Data Block Start

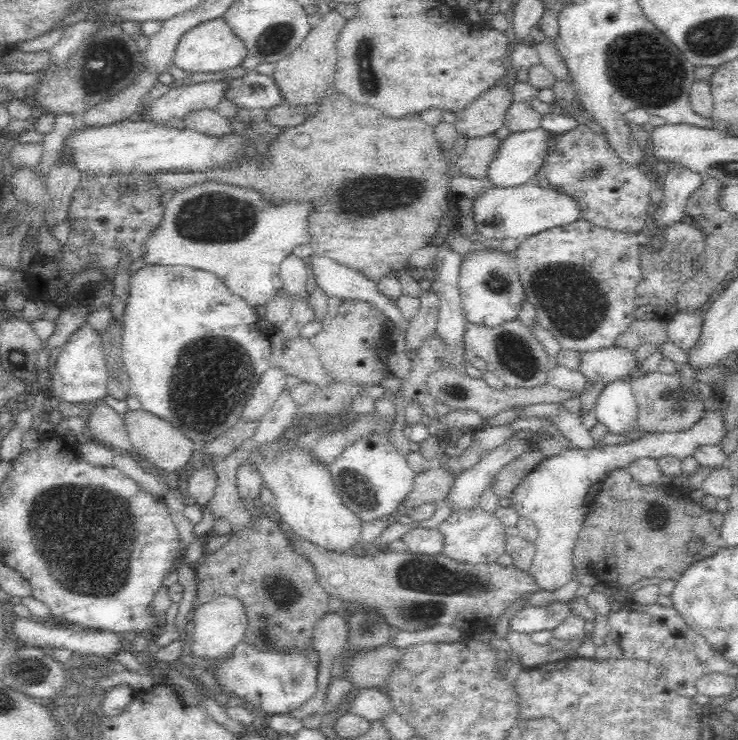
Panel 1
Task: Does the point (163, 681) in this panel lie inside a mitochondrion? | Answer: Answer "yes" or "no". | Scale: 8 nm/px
no

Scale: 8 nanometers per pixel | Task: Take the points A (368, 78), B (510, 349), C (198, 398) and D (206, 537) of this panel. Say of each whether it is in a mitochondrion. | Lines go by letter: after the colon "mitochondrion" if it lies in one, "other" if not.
A: mitochondrion
B: mitochondrion
C: mitochondrion
D: other

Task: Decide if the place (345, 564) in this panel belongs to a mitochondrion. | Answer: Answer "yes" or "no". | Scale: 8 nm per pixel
no

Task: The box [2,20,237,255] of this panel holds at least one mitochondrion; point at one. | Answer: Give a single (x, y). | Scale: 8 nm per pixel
(105, 66)

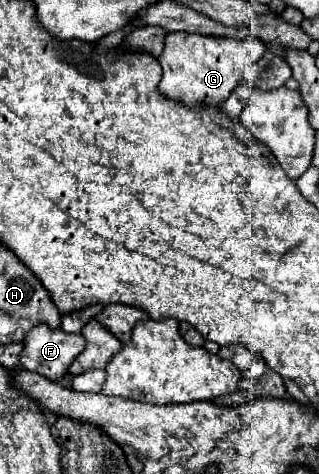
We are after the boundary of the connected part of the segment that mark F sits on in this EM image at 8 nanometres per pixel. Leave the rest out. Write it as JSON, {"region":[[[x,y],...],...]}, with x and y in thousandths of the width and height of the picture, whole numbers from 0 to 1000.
{"region":[[[122,684],[97,692],[72,726],[72,776],[154,802],[185,802],[197,789],[210,789],[235,751],[266,734],[266,713],[254,705],[204,705],[191,692],[160,696],[154,688]]]}

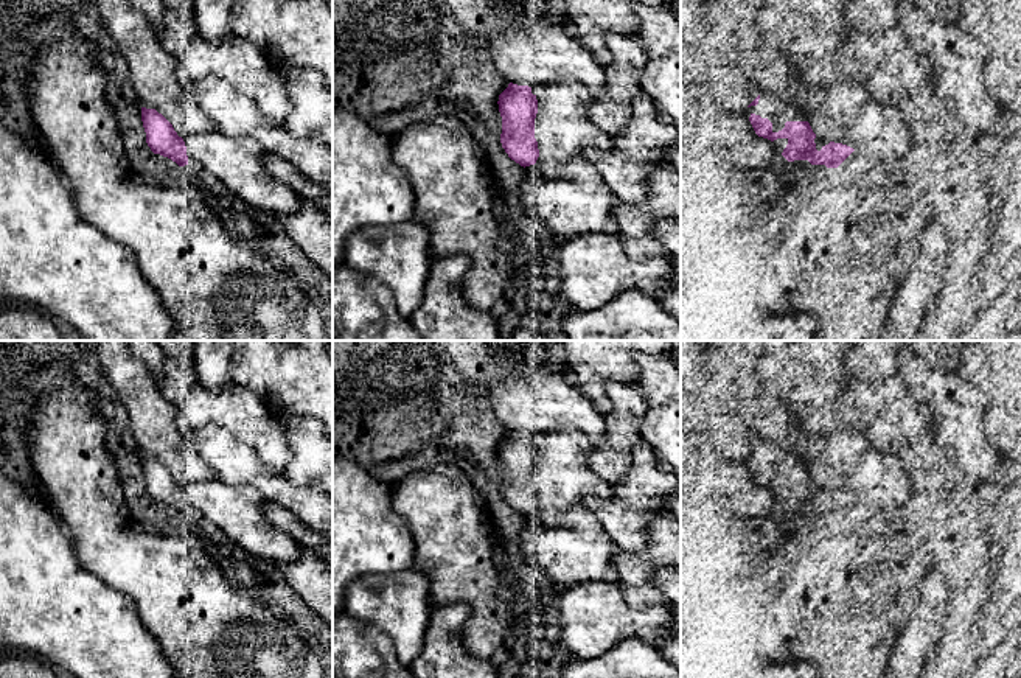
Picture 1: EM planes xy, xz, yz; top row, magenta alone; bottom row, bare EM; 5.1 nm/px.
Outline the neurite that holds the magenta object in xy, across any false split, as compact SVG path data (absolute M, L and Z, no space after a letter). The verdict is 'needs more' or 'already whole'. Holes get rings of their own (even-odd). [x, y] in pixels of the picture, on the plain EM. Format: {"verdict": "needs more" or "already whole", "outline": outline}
{"verdict": "needs more", "outline": "M146 456L141 470L154 502L179 515L193 513L224 541L277 568L300 558L300 544L266 518L266 499L255 487L228 485L216 477L183 488L162 462Z"}

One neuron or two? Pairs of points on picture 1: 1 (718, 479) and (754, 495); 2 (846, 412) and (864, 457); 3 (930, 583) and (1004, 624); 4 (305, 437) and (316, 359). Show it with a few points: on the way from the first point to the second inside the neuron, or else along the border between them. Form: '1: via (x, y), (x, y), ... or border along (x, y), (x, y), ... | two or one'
1: via (728, 482), (745, 495) | one
2: border along (852, 425), (838, 431) | two
3: border along (993, 580), (989, 601) | two
4: border along (280, 414), (306, 415), (316, 420) | two

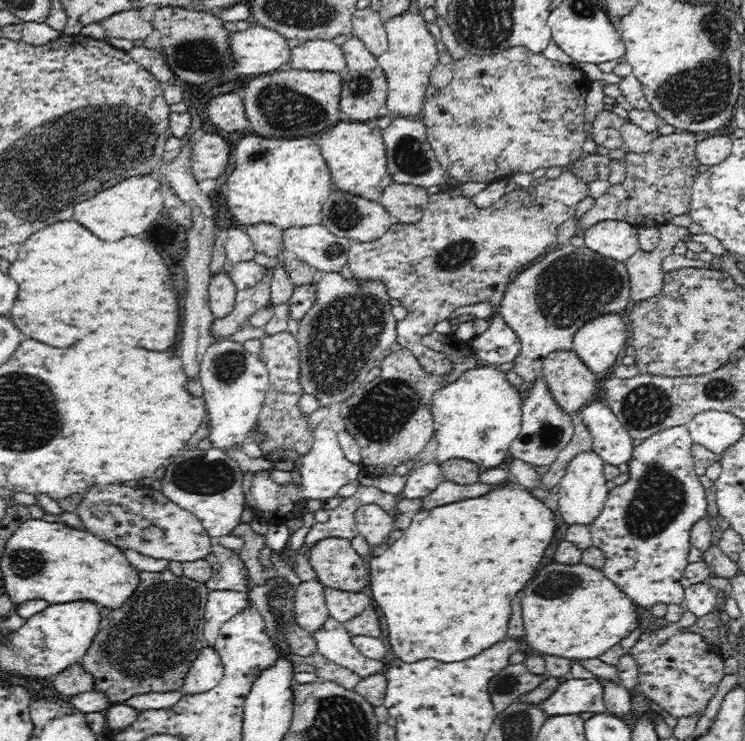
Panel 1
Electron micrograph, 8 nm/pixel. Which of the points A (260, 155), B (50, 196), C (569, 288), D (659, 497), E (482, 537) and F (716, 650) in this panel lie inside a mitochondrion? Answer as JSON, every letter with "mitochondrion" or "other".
{"A":"mitochondrion","B":"mitochondrion","C":"mitochondrion","D":"mitochondrion","E":"other","F":"other"}

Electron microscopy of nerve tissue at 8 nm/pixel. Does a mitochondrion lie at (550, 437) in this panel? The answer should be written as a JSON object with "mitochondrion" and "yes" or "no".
{"mitochondrion":"yes"}

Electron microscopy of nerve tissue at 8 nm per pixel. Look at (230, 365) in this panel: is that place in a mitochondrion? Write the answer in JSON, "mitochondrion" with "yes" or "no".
{"mitochondrion":"yes"}

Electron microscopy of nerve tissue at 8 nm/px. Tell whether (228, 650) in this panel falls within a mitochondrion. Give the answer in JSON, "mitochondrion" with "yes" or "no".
{"mitochondrion":"no"}

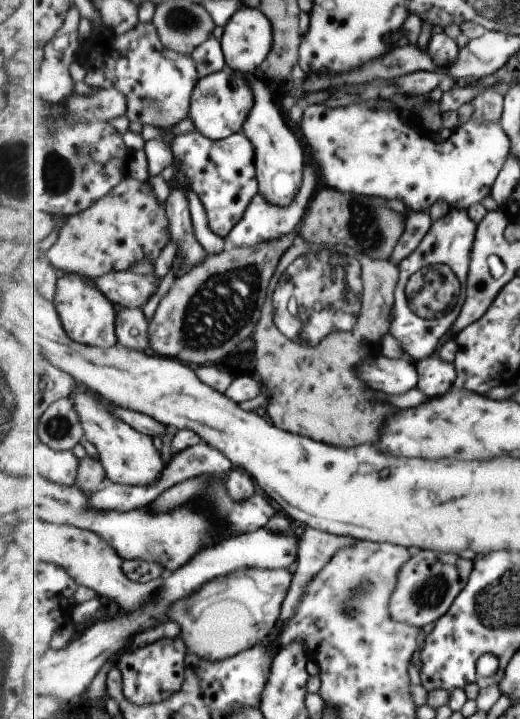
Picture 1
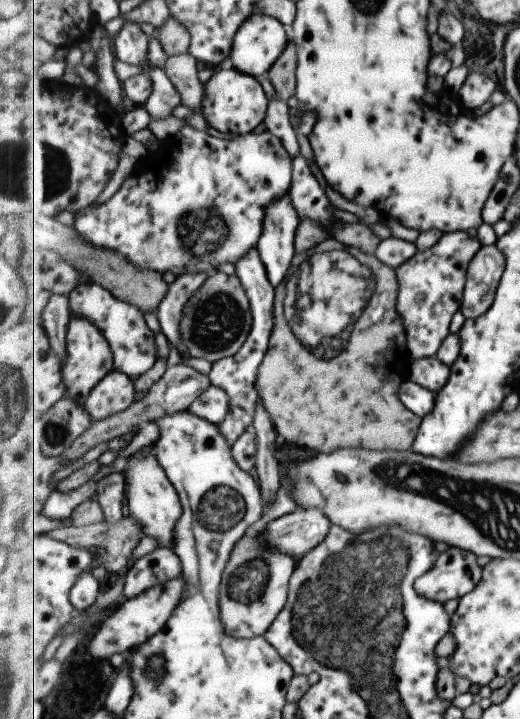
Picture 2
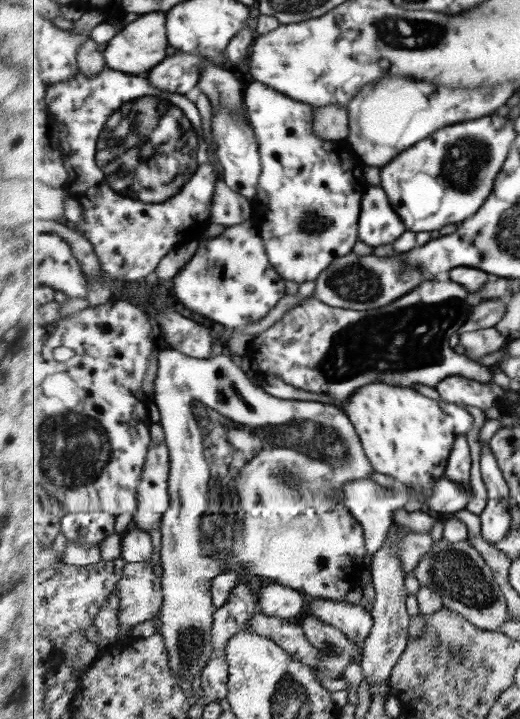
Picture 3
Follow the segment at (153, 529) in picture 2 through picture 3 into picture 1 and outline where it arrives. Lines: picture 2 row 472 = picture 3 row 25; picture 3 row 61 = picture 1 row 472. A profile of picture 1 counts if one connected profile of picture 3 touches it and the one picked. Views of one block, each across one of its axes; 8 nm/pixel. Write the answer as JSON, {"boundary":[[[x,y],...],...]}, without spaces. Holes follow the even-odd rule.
{"boundary":[[[77,384],[72,399],[79,420],[83,423],[85,437],[96,447],[108,482],[151,486],[163,476],[167,463],[161,461],[160,450],[155,448],[151,435],[135,430],[131,424],[119,418],[119,414],[115,414],[115,410],[111,410],[111,406],[105,404],[105,398],[86,384]]]}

Data Block End

What to produce >>
Leaving out the pictures, print each line of the records above from the first up to and including the one that contains "Picture 1: EM", exactly as written.

Output of the exercise >>
Panel 1
Task: Does the point (163, 681) in this panel lie inside a mitochondrion? | Answer: Answer "yes" or "no". | Scale: 8 nm/px
no

Scale: 8 nanometers per pixel | Task: Take the points A (368, 78), B (510, 349), C (198, 398) and D (206, 537) of this panel. Say of each whether it is in a mitochondrion. | Lines go by letter: after the colon "mitochondrion" if it lies in one, "other" if not.
A: mitochondrion
B: mitochondrion
C: mitochondrion
D: other

Task: Decide if the place (345, 564) in this panel belongs to a mitochondrion. | Answer: Answer "yes" or "no". | Scale: 8 nm per pixel
no

Task: The box [2,20,237,255] of this panel holds at least one mitochondrion; point at one. | Answer: Give a single (x, y). | Scale: 8 nm per pixel
(105, 66)

We are after the boundary of the connected part of the segment that mark F sits on in this EM image at 8 nanometres per pixel. Leave the rest out. Write it as JSON, {"region":[[[x,y],...],...]}, with x and y in thousandths of the width and height of the picture, whole numbers from 0 to 1000.
{"region":[[[122,684],[97,692],[72,726],[72,776],[154,802],[185,802],[197,789],[210,789],[235,751],[266,734],[266,713],[254,705],[204,705],[191,692],[160,696],[154,688]]]}

Picture 1: EM planes xy, xz, yz; top row, magenta alone; bottom row, bare EM; 5.1 nm/px.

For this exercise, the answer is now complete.